Stored dataset items
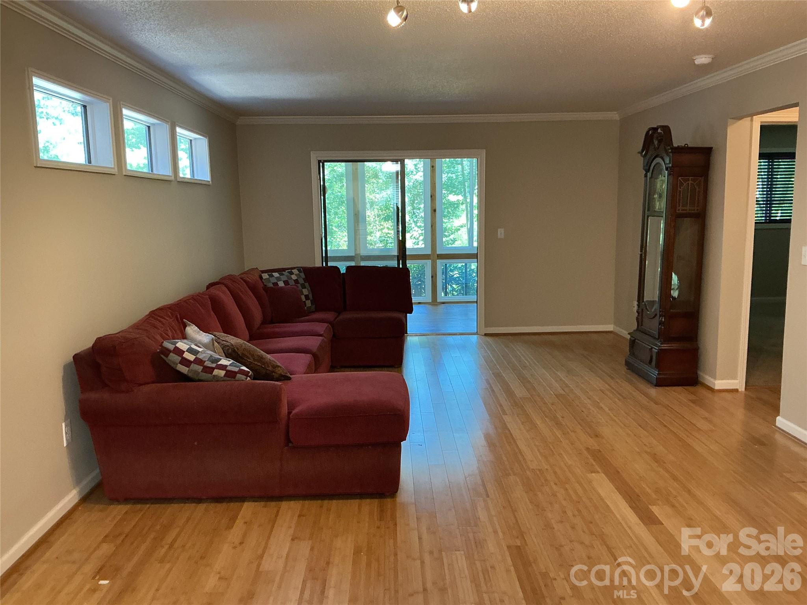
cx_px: 404
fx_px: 676
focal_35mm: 29
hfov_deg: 61.7
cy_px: 302
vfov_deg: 48.2
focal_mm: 3
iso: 200
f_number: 1.8
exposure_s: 1/60
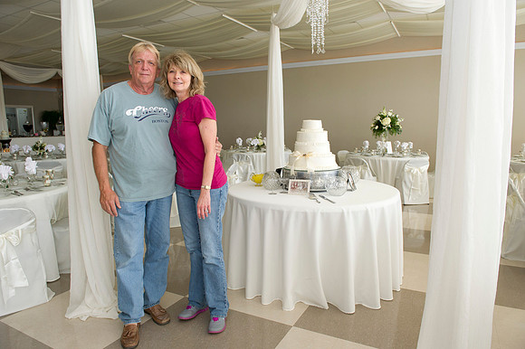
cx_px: 262
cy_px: 174
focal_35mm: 24
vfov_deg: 53.1
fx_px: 350
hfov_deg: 73.8
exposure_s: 1/200
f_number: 7.1
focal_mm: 24
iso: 1250
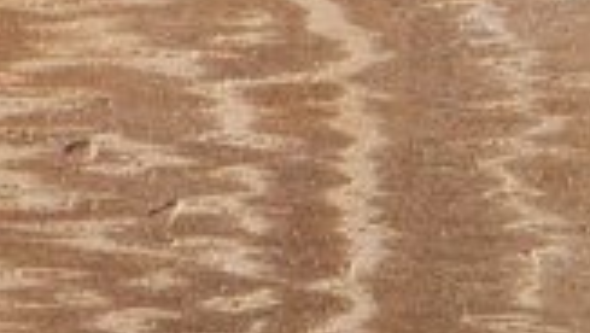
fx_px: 2208
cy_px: -83
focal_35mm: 141
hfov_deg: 15.1
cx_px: 112
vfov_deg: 8.5
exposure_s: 1/500
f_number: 3.4
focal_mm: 8.3
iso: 80
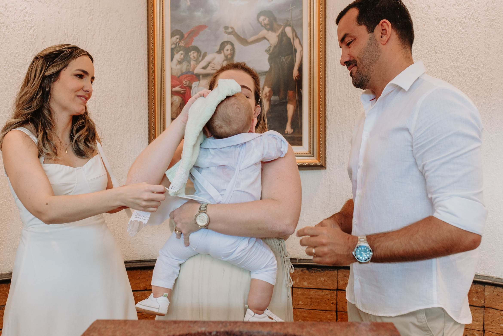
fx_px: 587
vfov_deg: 31.9
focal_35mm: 42
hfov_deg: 46.3
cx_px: 230
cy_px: 147
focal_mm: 35
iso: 800
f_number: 4
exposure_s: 1/250
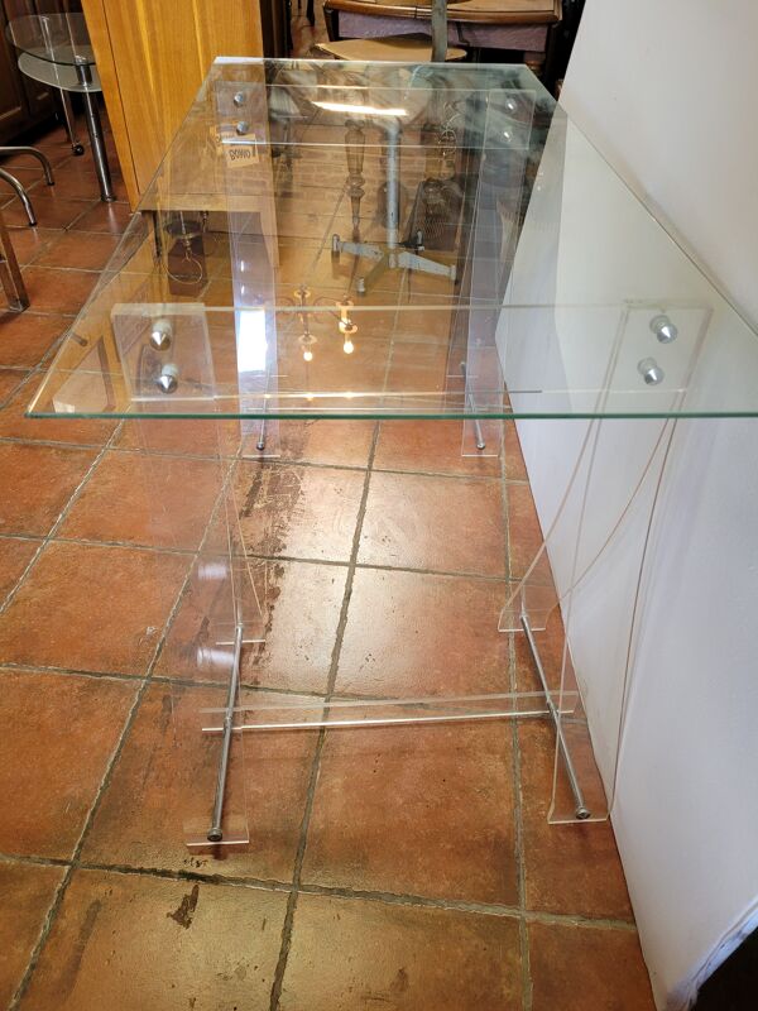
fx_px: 759
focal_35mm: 26
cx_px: 379
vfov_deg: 67.3
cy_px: 506
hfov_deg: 53.1
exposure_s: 1/50
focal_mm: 5.4
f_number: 1.8
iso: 200
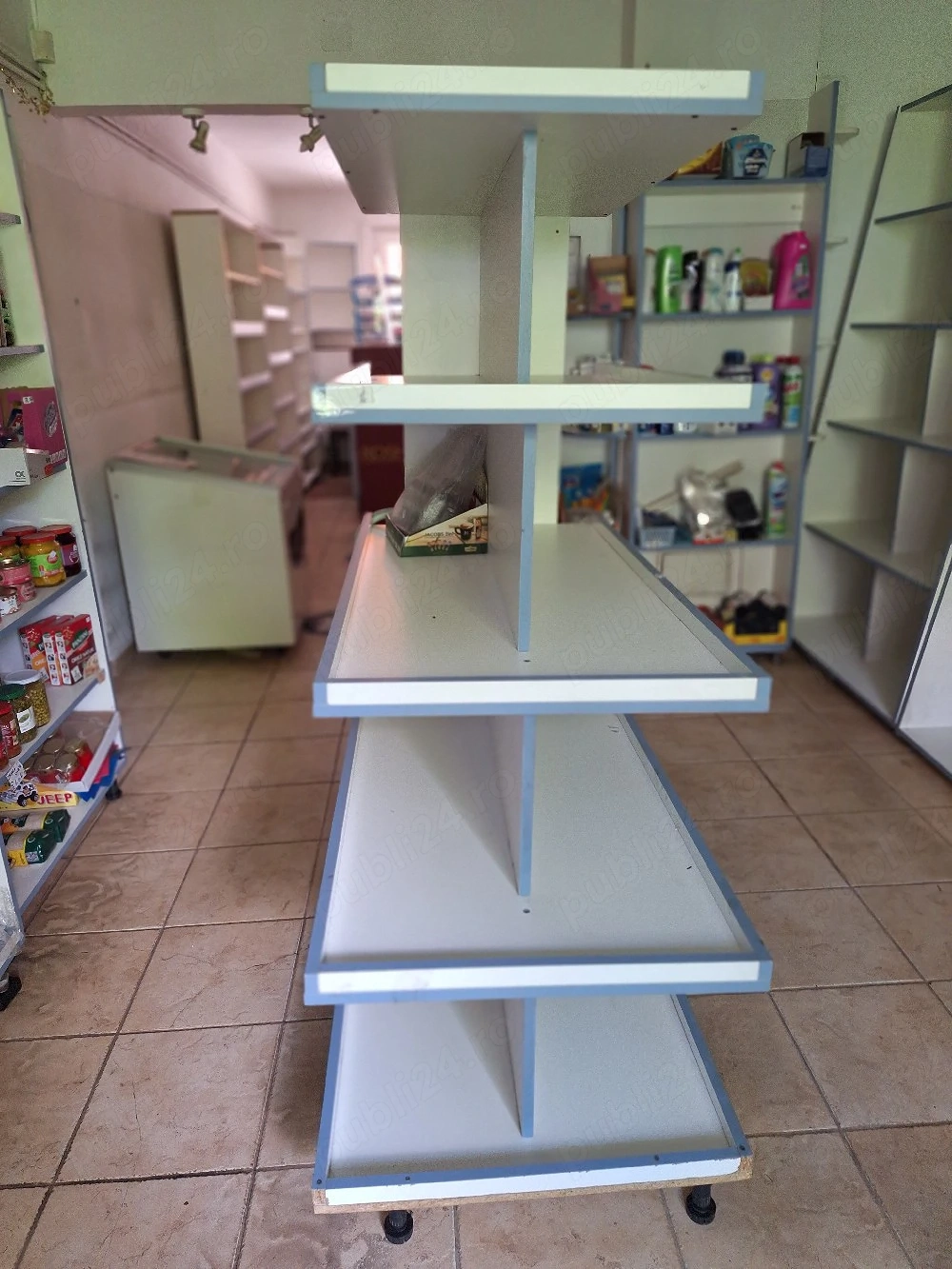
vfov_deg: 73.9
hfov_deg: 58.9
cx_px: 476
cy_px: 634
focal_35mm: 23
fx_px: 843
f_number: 1.8
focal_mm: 5.54
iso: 250
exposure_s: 1/50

__Aim of the task__.
In your reply, please set down exactly the lines from the one containing "focal_35mm: 26" through the end of the records, with the pictures left out.

__Solution to the exercise__.
focal_35mm: 26
cx_px: 379
vfov_deg: 67.3
cy_px: 506
hfov_deg: 53.1
exposure_s: 1/50
focal_mm: 5.4
f_number: 1.8
iso: 200
vfov_deg: 73.9
hfov_deg: 58.9
cx_px: 476
cy_px: 634
focal_35mm: 23
fx_px: 843
f_number: 1.8
focal_mm: 5.54
iso: 250
exposure_s: 1/50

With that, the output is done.